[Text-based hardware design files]
=== Begin Enclosure ===

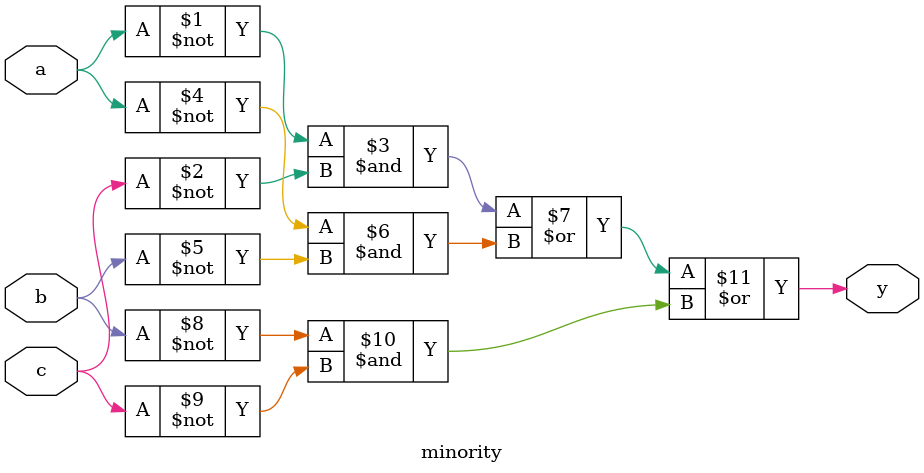
<source format=v>
module minority(input a, b, c, output y);
 assign y = ~a&~c | ~a&~b | ~b&~c;
 endmodule
</source>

=== End Enclosure ===

Would you please repeat all the data word for word, but without the pictures?

* Answer area *
<source format=v>
module minority(input a, b, c, output y);
 assign y = ~a&~c | ~a&~b | ~b&~c;
 endmodule
</source>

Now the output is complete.